Abstracting nature is a theme by two artists: Katey Morrill and Callie Farmer. Farmer has shifted her interest in capturing the beauty of nature to abstracting it in graphic patterns of color and shapes. Morrill is exploring “the process of abstracting observed landscapes by emphasizing southern terrain patterns through color and shape.
Beauty is a theme we still see in a contemporary art world filled with conceptual art and spray paint. Jaden McRae is exhibiting a pencil study of an aged cherry tree in front of a building and its set of stairs. In the drawing titled Nappy Canopy, McRae reduces his subjects to value and planes.
Beverly Henderson is another artist who brings her love of nature as a subject. In the exhibit, Henderson is showing a mixed media work that explores not only the beauty of nature, but the potential of the unseen.
Titled Unconditional Love, Kyle Harding brings the beauty of childhood in a photographic portrait of her daughter Savannah with one of her large dogs. Throughout the years Harding’s two children are a perfect subject to capture the magic and fleeting essence of childhood. In this image, Harding has captured the ineffable: “the joy we experience from unconditional love and trust.”
In contrast, Angela Stout’s portrait painting titled Self-Embrace is filled with a sense of angst, but it also evokes beauty. Not only is it painted beautifully, but as Stout shares: “we can find beauty in the midst of despair.”
Leslie Pearson and Skylor Swann are the only two artists exhibiting three-dimensional works. Swann’s ceramics contrast with Pearson’s organic books. Swann’s recent work has shifted from his well-known organic forms, delicate tendrils emerging from protruding surfaces. His new work is the opposite. Beautifully crafted, the work is a play on minimalism and the everyday object. Made out of clay, Swann has created the illusion of an opened paper bay, standing upright, the open end reveals the negative space of the interior of the bag.
The two artists who have never exhibited at Gallery 208 are Adrienne Trego and Bobbe Garcia. Trego is a fiber artist exhibiting a triptych titled Entangled: Mycelium, Veins and Roots. Visitors will see how Trego uses different colored threads as her medium and focuses on nature and detail. The artist stated: “my work concentrates on the minute, the detail, the minuscule patterns, which we are interconnected in their own forms and with the larger world.”
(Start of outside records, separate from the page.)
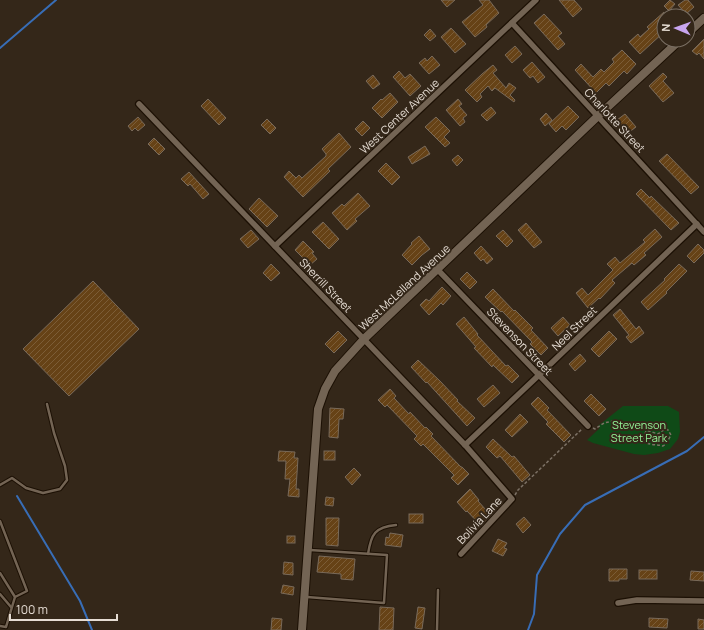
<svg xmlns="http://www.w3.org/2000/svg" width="704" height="630" font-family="Manrope,sans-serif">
<defs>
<pattern id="building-hatch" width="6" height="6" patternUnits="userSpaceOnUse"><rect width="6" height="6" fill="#664216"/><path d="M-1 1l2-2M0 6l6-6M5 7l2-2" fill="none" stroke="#7c5d37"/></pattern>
</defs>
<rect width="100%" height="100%" fill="#342719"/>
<polygon fill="#0f4a17" points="623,406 668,406 679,412 680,432 678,439 670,449 658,453 644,455 634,454 593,443 587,440 600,428 598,426"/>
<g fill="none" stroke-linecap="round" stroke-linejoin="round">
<g stroke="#386db6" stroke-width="2">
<polyline points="0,48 56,0"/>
<polyline points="17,496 80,601 92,630"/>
<polyline points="528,630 534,614 537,575 560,534 585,505 687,451 704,437"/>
</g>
</g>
<g fill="url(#building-hatch)" stroke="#796a5a">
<polygon points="441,0 455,0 447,7"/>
<polygon points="479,0 489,0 499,13 486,25 487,27 475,37 462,22 483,5"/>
<polygon points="559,0 574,0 582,9 573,17"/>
<polygon points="670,0 675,4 669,11 664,6"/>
<polygon points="685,0 688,0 694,7 686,14 678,5"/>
<polygon points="664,12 664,23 660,27 664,32 640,54 629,42 638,34 640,37 649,29 647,27"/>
<polygon points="544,14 562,33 558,36 565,44 558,50 534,23"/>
<polygon points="451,28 466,44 455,53 441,37"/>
<polygon points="430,29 436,36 430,41 424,35"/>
<polygon points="704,39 704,59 699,53 697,55 692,51"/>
<polygon points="515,46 522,54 512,63 505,55"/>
<polygon points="622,50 636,64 627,74 624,71 609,86 606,83 596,93 575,70 581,64 593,77 601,69 604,72 614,62 612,59"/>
<polygon points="432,56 440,65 429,74 419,63 425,58 427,61"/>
<polygon points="532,62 545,77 538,83 533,76 530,78 523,70"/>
<polygon points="493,65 497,70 493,73 506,88 509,83 516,88 510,95 515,100 514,102 495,88 492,91 488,86 480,94 482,97 477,102 465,90 482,74"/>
<polygon points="399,71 405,78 410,74 421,86 410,96 393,77"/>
<polygon points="663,73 667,77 663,81 674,93 663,102 649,86"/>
<polygon points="373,75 380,84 373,89 366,81"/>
<polygon points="390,93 398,102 382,118 372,108 381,99 382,100"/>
<polygon points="208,99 226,118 219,125 201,106"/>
<polygon points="458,99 462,104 459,106 467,115 463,118 465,122 460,126 446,110"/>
<polygon points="568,106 579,117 566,130 562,126 556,132 549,124"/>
<polygon points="491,107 496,113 487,121 481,115"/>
<polygon points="546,113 552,120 545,126 540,119"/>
<polygon points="625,114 636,127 628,133 617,120"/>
<polygon points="138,117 145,125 138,131 135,128 132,131 128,126"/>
<polygon points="436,117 450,131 444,137 450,143 445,147 425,127"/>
<polygon points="267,119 276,128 270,134 261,125"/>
<polygon points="363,121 370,128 362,136 355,129"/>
<polygon points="339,133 351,147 328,169 330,171 303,197 284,177 289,171 296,178 299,175 302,178 326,156 326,154 322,149"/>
<polygon points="154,138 165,149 159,155 148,144"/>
<polygon points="425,146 430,154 412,164 408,157"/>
<polygon points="667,154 699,187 691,194 659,161"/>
<polygon points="458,155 463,160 457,166 452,160"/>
<polygon points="386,163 400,177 392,185 378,171"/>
<polygon points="189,172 209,194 203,199 190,184 188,186 181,179"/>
<polygon points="641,189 650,198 651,196 679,223 671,230 636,194"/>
<polygon points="358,193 370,206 355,219 357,221 347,230 332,213 342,204 344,206"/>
<polygon points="259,198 278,216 267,227 249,209"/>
<polygon points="323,222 339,239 329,249 312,232"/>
<polygon points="526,223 542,242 534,248 518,230"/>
<polygon points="655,229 662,237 644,253 646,255 634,265 632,263 612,280 615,283 600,299 599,298 588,308 576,293 582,288 588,295 613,270 607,264 615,257 620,263 645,242 643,240"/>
<polygon points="251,230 259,239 248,248 240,239"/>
<polygon points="503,230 513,241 507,247 496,236"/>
<polygon points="419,236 430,249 422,255 412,265 402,255 412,244 411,243"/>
<polygon points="303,241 314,252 312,253 317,259 310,265 295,250"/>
<polygon points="698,244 704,250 704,253 694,263 687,256"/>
<polygon points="481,246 493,259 487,264 483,259 481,261 474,253"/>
<polygon points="271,264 280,273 271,281 263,273"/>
<polygon points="679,264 687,271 666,292 667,293 648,310 641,302 665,280 664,279"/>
<polygon points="467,272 477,282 470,289 460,279"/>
<polygon points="93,281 139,329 69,396 23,349"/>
<polygon points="442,287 451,296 443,305 441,303 429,315 420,305 426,299 429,301"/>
<polygon points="493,289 514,311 515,310 533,328 531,330 548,348 541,355 530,344 532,342 502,311 501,312 485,297"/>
<polygon points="620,309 636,329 639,326 644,333 631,343 626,337 629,335 613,315"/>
<polygon points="464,317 478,334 477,335 506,366 508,365 519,376 512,383 493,365 492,367 474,348 476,347 456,324"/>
<polygon points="563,317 570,325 558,336 551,328"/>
<polygon points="338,331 347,340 334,353 325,344"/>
<polygon points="609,331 617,339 599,357 591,349"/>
<polygon points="580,354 586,361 575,371 569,364"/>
<polygon points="418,360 440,381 458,400 457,401 475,418 467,426 427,382 426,383 411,367"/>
<polygon points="493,385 500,393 484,407 477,399"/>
<polygon points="390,389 396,396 394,398 409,414 410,412 425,428 426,427 433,434 431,436 461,467 462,467 469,474 458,485 451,478 454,475 423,444 421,446 414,439 417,436 387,405 385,407 378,400"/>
<polygon points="591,394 606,409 599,416 584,401"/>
<polygon points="538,397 549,408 547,410 571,435 564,442 546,424 548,422 531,404"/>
<polygon points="330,408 344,409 343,419 339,419 338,438 329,437"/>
<polygon points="520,414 528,422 512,437 505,430"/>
<polygon points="493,439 512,457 514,456 530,475 522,482 500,456 497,458 486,447"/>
<polygon points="279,451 295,452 294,458 298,458 296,489 299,489 299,497 288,496 290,479 285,479 286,461 278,461"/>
<rect x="324" y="451" width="11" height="9"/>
<polygon points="354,468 361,475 352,485 345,477"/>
<polygon points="470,489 479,500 478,501 486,510 487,509 492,514 481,526 467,511 466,512 457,502"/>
<polygon points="326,497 334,498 333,506 325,505"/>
<rect x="409" y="514" width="14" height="9"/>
<polygon points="524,517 531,525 523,533 516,524"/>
<polygon points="326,518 339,518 338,546 326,545"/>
<polygon points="390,533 403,535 401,547 385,545 386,537 389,538"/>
<rect x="287" y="536" width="8" height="7"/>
<polygon points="498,539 507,543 504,548 507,549 503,556 492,551"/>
<polygon points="319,556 355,559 353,580 341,579 341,574 317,572"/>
<polygon points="284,562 293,563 293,575 283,574"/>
<polygon points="609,569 627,569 627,579 619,579 619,581 609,581"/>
<rect x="639" y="570" width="18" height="9"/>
<polygon points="691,571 704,572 704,581 690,580"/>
<polygon points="283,585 294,587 293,595 281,593"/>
<polygon points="380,607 394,608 393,630 379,630"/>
<polygon points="418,607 425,608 422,629 415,628"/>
<polygon points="272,618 282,619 281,630 271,630"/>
<polygon points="649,618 668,619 667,628 649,627"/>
<polygon points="698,619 704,620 704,629 698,629"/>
</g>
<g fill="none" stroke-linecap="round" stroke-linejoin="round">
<defs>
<g id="lane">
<polyline points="0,485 12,478 26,488 43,493 60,489 67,480 65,466 54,433 47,404"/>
<polyline points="0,521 27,591 15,597"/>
<path d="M368 554C371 534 375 527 396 525"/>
<polyline points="0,573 15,597 6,627 0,626"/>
<polyline points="0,594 11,607"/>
<polyline points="307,597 384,603 387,555 310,550"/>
<polyline points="437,630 438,590"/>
</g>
<g id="street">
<polyline points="512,23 704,232"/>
<polyline points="139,104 465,445 512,499 461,554"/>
<polyline points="275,246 536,0"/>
<polyline points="438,270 588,426"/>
<polyline points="465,445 539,375 697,224"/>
<polyline points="618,603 637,600 704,601"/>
</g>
<g id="secondary">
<polyline points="688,33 704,18"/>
<polyline points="302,630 318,409 325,389 335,371 364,339 598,116 680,40"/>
</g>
</defs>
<use href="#lane" stroke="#1c1004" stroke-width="4.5"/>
<use href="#street" stroke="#1c1004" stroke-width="8"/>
<use href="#secondary" stroke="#1c1004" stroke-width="10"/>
<g stroke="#7c7165" stroke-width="1.5" stroke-dasharray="3 2" stroke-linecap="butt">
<path d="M593 428 595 429 604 423 613 421 630 425 641 423 657 424 662 431 666 429 668 430 671 435 666 444 663 446C656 444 651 446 643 441V439L646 431H649L658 434 662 431"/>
<polyline points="515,495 518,490 582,429"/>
</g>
<use href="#lane" stroke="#736454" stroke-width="2.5"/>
<use href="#street" stroke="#736454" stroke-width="5.5"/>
<use href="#secondary" stroke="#736454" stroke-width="8"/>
</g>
<g text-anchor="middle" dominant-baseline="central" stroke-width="4" stroke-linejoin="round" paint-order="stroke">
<g font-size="11" fill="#e6ddd4" stroke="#342719">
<text transform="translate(399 116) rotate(-43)">West Center Avenue</text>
<text transform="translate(615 120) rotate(47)">Charlotte Street</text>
<text transform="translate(326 285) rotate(46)">Sherrill Street</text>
<text transform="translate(404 287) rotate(-43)">West McLelland Avenue</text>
<text transform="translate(574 328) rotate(-44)">Neel Street</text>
<text transform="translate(520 341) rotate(46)">Stevenson Street</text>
<text transform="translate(479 520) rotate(-47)">Bolivia Lane</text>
</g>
<g font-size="11" fill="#93f598" stroke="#342719">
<text x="639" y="424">Stevenson<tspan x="639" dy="13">Street Park</tspan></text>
</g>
</g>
<g transform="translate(676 28) rotate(272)"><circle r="19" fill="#342719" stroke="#7b7064"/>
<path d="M0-3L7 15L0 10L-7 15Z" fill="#c8a5ef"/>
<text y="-6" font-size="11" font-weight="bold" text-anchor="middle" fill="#e6ddd4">N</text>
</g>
<path d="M10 614v6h107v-6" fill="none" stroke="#e6ddd4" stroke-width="2"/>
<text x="16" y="614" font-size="12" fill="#e6ddd4" stroke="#342719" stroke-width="3" paint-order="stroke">100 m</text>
</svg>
In the long list of artists, Bobbe Garcia’s prints are another example of a fresh interpretation of beauty and nature around us. Her compositions of patterns and color move across the surface of her paper, reminding us of the patterns of color that can be lost in a moment when the light changes.
A refreshing exhibit, Gallery 208 welcomes the public to view the Chronicles of Time: A Retrospective Exhibition. The gallery is located at Up and Coming Weekly, 208 West Rowan Street in Fayetteville. Gallery hours are Monday-Thursday, 9 a.m. to 3 p.m. The exhibit will remain until Dec. 11. For more information call 910-484-6200.

(Photo: Jonathan Chestnut print titled Genesis 3:24 is a piece using both AI and Chestnut's drawing skills.)